Opuszczony budynek po służbach ds. tłumaczeń Komisji Europejskiej w brukselskiej dzielnicy Evere stał się tymczasowym schronieniem dla ponad stu osób, głównie rodzin romskich z Mołdawii. Lokalne władze i policja analizują sytuację oraz rozważają dalsze kroki, w tym możliwość eksmisji.
- Ponad 100 osób, głównie rodzin romskich z Mołdawii, zajęło opuszczony budynek po Komisji Europejskiej w brukselskiej dzielnicy Evere.
- Policja i władze lokalne monitorują sytuację i rozpoczęły procedurę możliwej eksmisji.

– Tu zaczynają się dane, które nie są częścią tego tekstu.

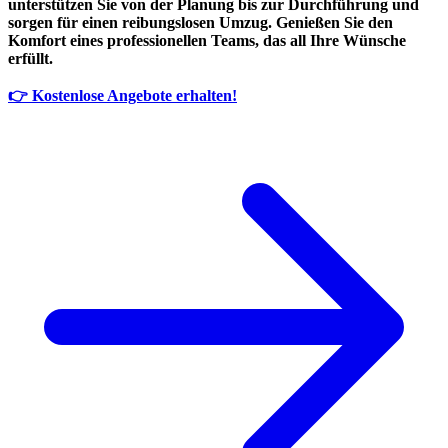
unterstützen Sie von der Planung bis zur Durchführung und
sorgen für einen reibungslosen Umzug. Genießen Sie den
Komfort eines professionellen Teams, das all Ihre Wünsche
erfüllt.
👉 Kostenlose Angebote erhalten!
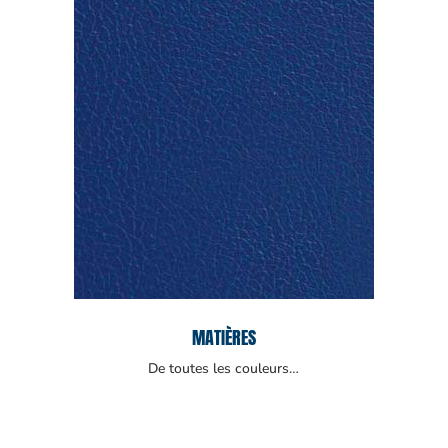
MATIÈRES
De toutes les couleurs…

- Dotychczas nie odnotowano poważnych zakłóceń porządku, a rozmowy z właścicielem budynku trwają.
- Więcej informacji z Polski i ze świata znajdziesz na stronie głównej RMF24.pl.
Budynek przy Genevestraat 6, należący do prywatnego właściciela, od roku pozostawał nieużytkowany po przeprowadzce urzędników Komisji Europejskiej do nowej siedziby.

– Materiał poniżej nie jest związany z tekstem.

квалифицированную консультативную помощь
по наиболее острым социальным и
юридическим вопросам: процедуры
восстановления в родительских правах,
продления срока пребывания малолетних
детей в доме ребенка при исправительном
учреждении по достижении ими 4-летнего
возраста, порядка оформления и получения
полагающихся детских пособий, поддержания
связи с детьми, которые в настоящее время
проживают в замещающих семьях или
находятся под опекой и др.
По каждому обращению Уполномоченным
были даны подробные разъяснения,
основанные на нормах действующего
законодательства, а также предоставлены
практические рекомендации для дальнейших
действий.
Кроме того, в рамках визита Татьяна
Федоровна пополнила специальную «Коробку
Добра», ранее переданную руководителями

Według burmistrza gminy, Alessandro Zappalego, obecnie przebywa tam od 100 do 150 osób, w większości rodziny romskie z Mołdawii, w tym kobiety i dzieci.
Lokalne służby podkreślają, że wiele z tych osób wcześniej mieszkało w innych opuszczonych budynkach na terenie Brukseli. Teraz, po zajęciu pustostanu, skupiły się w jednym miejscu.

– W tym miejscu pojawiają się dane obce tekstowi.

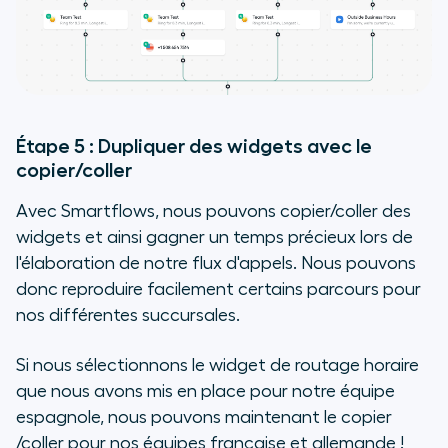
Étape 5 : Dupliquer des widgets avec le
copier/coller
Avec Smartflows, nous pouvons copier/coller des
widgets et ainsi gagner un temps précieux lors de
l'élaboration de notre flux d'appels. Nous pouvons
donc reproduire facilement certains parcours pour
nos différentes succursales.
Si nous sélectionnons le widget de routage horaire
que nous avons mis en place pour notre équipe
espagnole, nous pouvons maintenant le copier
/coller pour nos équipes française et allemande !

Początkowe szacunki policji mówiły nawet o 250-300 osobach, jednak władze lokalne uznały te dane za zawyżone.
Jak dotąd policja nie odnotowała poważnych zakłóceń porządku w budynku ani jego okolicy. Jednocześnie uruchomiono formalną procedurę pomiędzy samorządem a właścicielem nieruchomości w sprawie ewentualnej eksmisji.
Władze lokalne prowadzą rozmowy i monitorują zarówno sytuację mieszkańców budynku, jak i zgłaszane przez sąsiadów obawy.